As indicated by @AliceD in the comments, I'm not sure there are technical terms to describe these regions per se.

  • Of greatest issue is how imprecise you're describing their cutoffs. Without citing very specific brain region/anatomy demarcations, any chance for proper technical vocabulary is minimal. (even broad brain divisions have defined boundaries)

Although something specific/technical is not really appropriate given your imprecise approach, I think some sort of general regional approach could be adopted:

So, what you have drawn are three mostly arbitrary coronal segments of the brain (i.e., three regions divided by 2 frontal planes).

enter image description here

You could simply refer to them as the anterior, posterior, and middle coronal sections or segments.

Or, I suppose you could also say pre-ventricular, ventricular, and post-ventricular coronal segments to place them in the context of the ventricles.

  • Though, perhaps you could create even more precise affixed terms: anteroventricular, periventricular, and posteroventricular coronal sections.

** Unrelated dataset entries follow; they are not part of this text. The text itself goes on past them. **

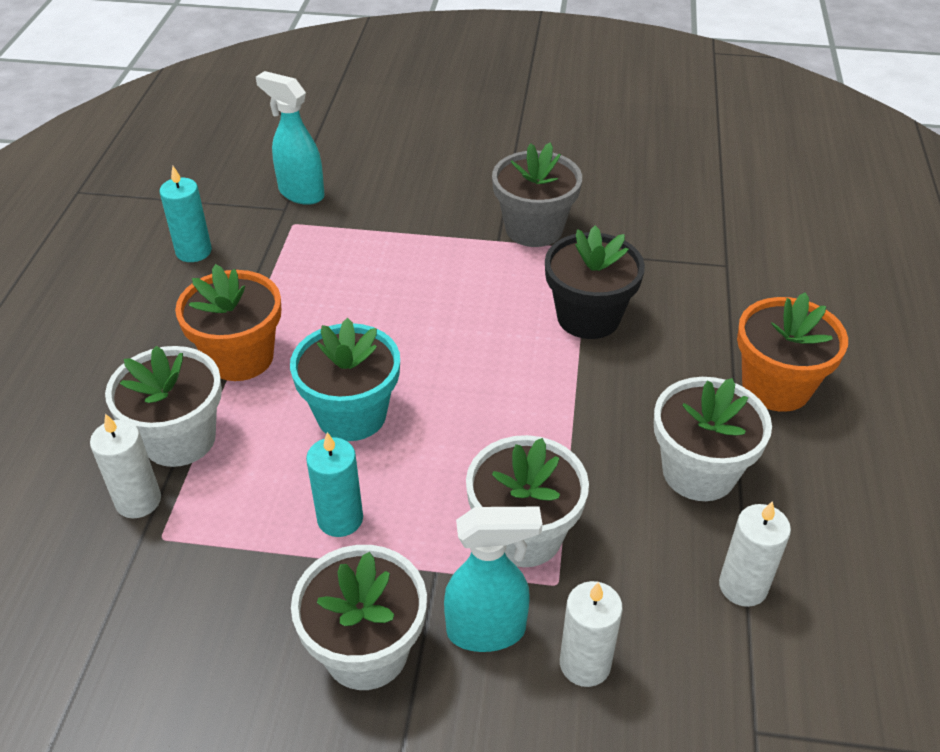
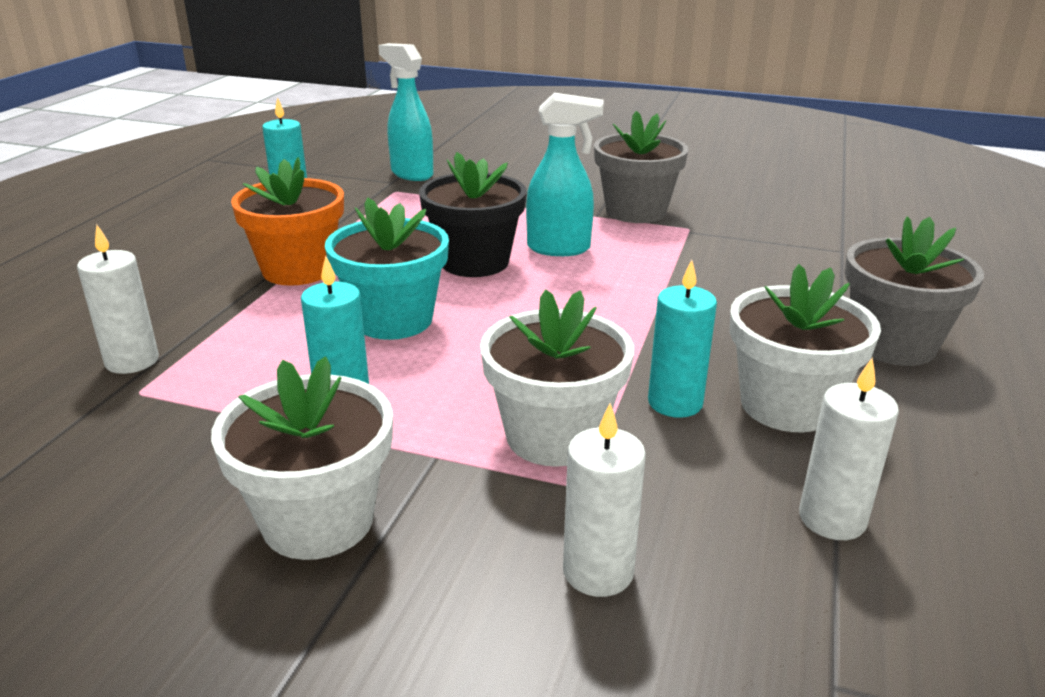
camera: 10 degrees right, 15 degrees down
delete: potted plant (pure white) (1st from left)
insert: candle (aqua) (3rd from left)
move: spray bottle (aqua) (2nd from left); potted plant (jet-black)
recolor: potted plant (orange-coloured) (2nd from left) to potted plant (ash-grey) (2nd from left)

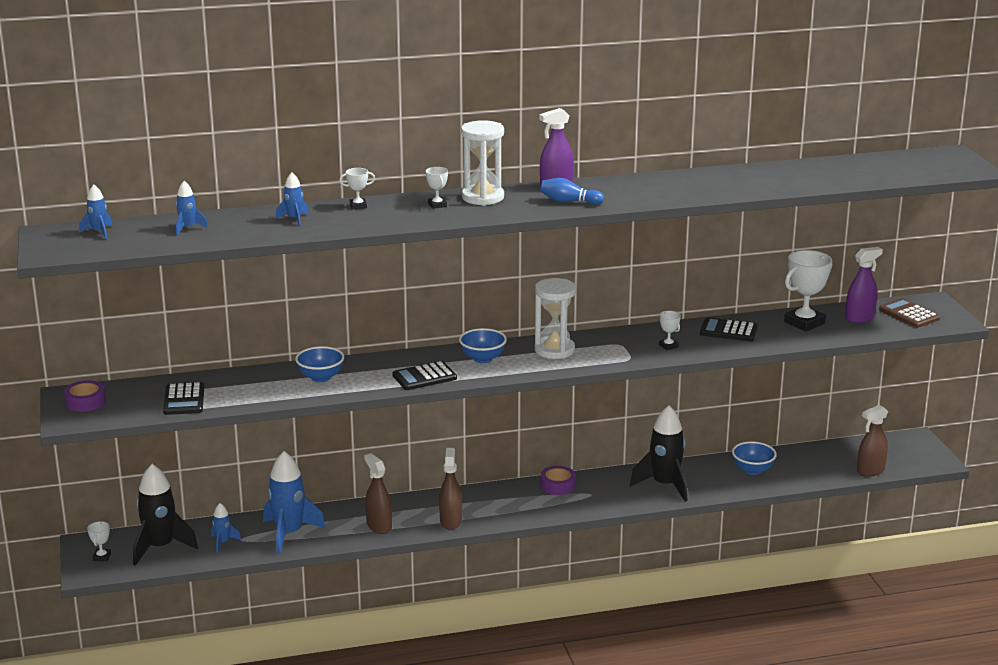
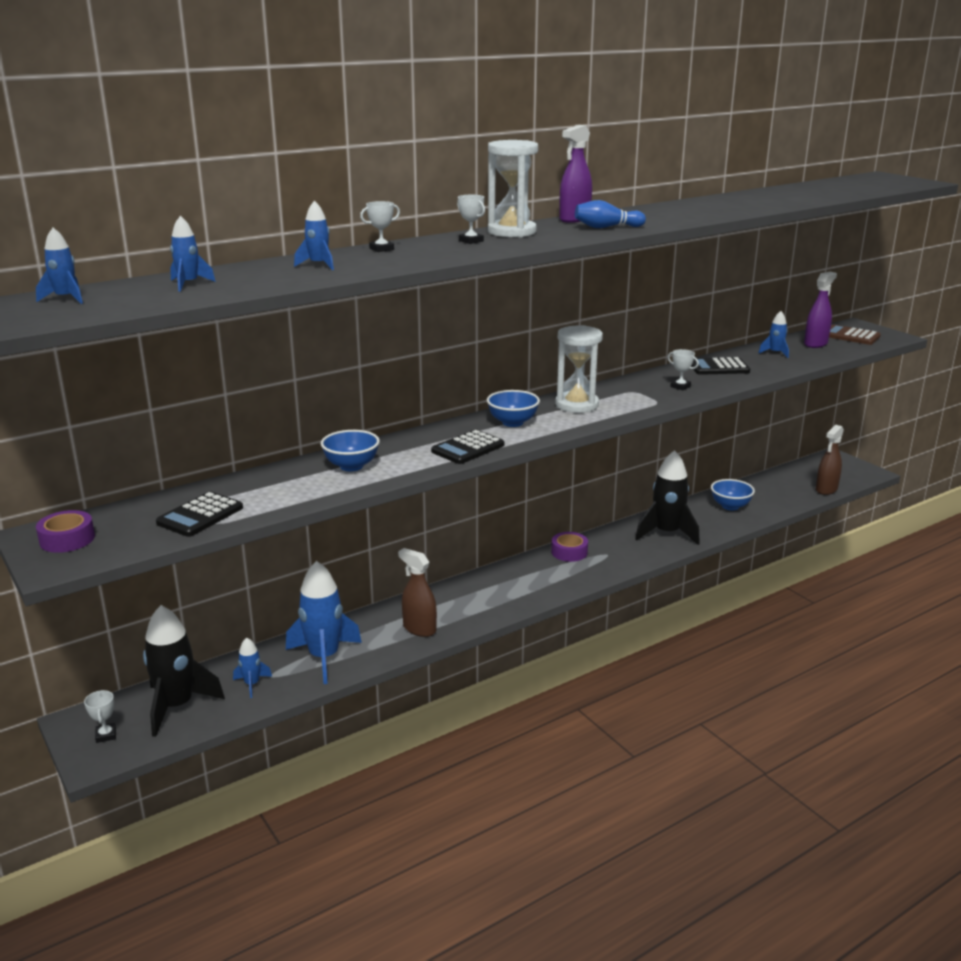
camera: 20 degrees left, 0 degrees up
delete: spray bottle (brown) (2nd from left)
replace: trophy (pure white) (5th from left) to toy rocket (cobalt) (6th from left)
rotate: calculator (jet-black) (1st from left) 60 degrees clockwise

    • though, perhaps paraventricular could also be used vs periventricular, since your middle segment extends beyond the immediate perimeter of the ventricles.

Again, the above is stated based solely on a broad application of these generalized affixable terms. I am not commenting on their appropriateness or possible conflict with any current usage of any of these terms to perhaps clinically refer to more specified regions.